Otgo Erhemjamts, assistant professor of finance: Using data from 1995-2004, Otgo investigated the role of organizational structure in financial service markets. This led to The Demise of the Mutual Organizational Form:  An Investigation of the Life Insurance Industry that was published in 2010 in The Journal of Money, Credit and Banking. Otgo found that the insurance firms are demutualizing, falling from 49% in 1986 to less than 10% in 2006 and that the stock form of ownership now dominates.  She was able to determine that the motivations to demutualize are driven by value-enhancing rationales such as tax savings and gains in organization efficiencies.

Jennifer Gillan, associate professor, English and media studies: Creative and industrial forces have changed the way we watch TV, and Jennifer authored Television and New Media:  Must-Click TV, a book published by Routledge in 2010.  This text is an industry study that demonstrates how television programming has changed with the influx of new media, and uses case studies to analyze production, scheduling, distribution and reception. Now adopted at multiple institutions, Jennifer’s book also shows how television studios strive to increase the level of audience interaction during all phases of viewing.

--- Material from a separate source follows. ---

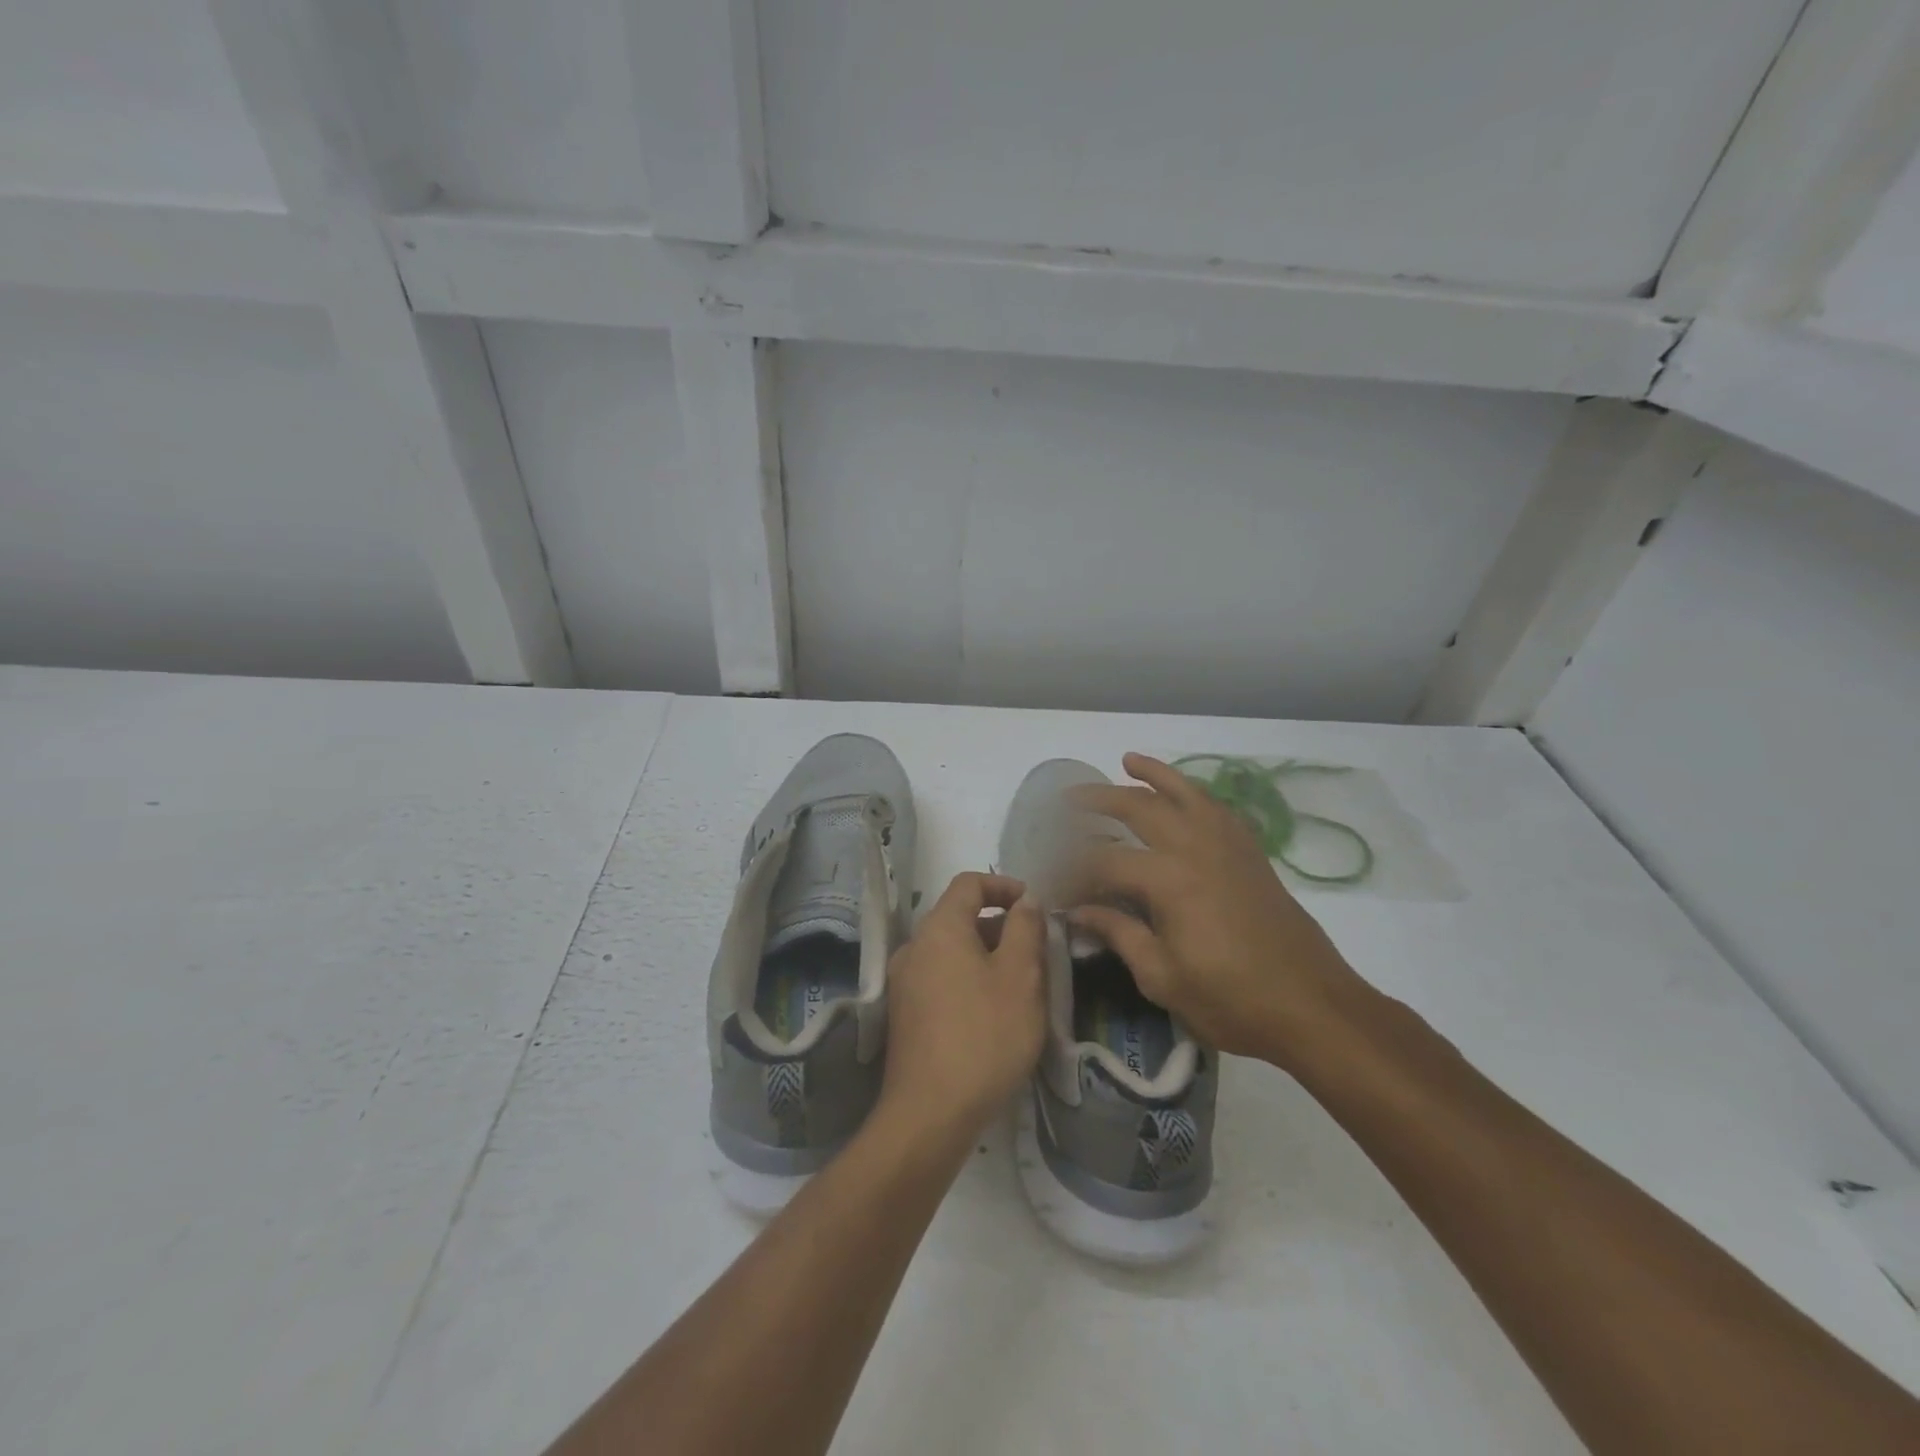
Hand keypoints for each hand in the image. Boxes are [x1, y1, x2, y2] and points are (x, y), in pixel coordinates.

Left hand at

Kartik Raman, associate professor of finance: Kartik published Relationship-Specific Investments and Earnings Management: Evidence on Corporate Suppliers and Customers in The Accounting Review in 2008.  His study is the first to explore the impact of earnings management on the level of investment by suppliers and customers and seems to fill a void in the current literature. If firms inflate their reported income, it can favorably (but incorrectly) influence the perceptions held by these stakeholders about future prospects. Kartik found a positive association between the size of the investments and the magnitude of a firm’s accruals and the frequency of large reported earnings. He also found an adverse effect on the duration of customer-supplier relationships.

Kristin Sorensen, associate professor, global studies: In 2009, Kristin completed Media, Memory and Human Rights in Chile, a text published by Palgrave Macmillan.  This book examines conditions under which sensitive, politically-charged discourses circulate through Chile’s contemporary media and public culture.  Kristin specifically investigated the manner in which television, cinema, the printed press and public protests discussed and analyzed human rights violations during the Pinochet dictatorship of 1973-1990.   Her work has been called an “important case study of the interplay of media, collective memory and the search for accountability and meaning in post-Pinochet Chile.” She analyzed a society where fears are still present, where memories and records remain inconsistent and where censorship still exists, and her work is now making a difference in a political sphere.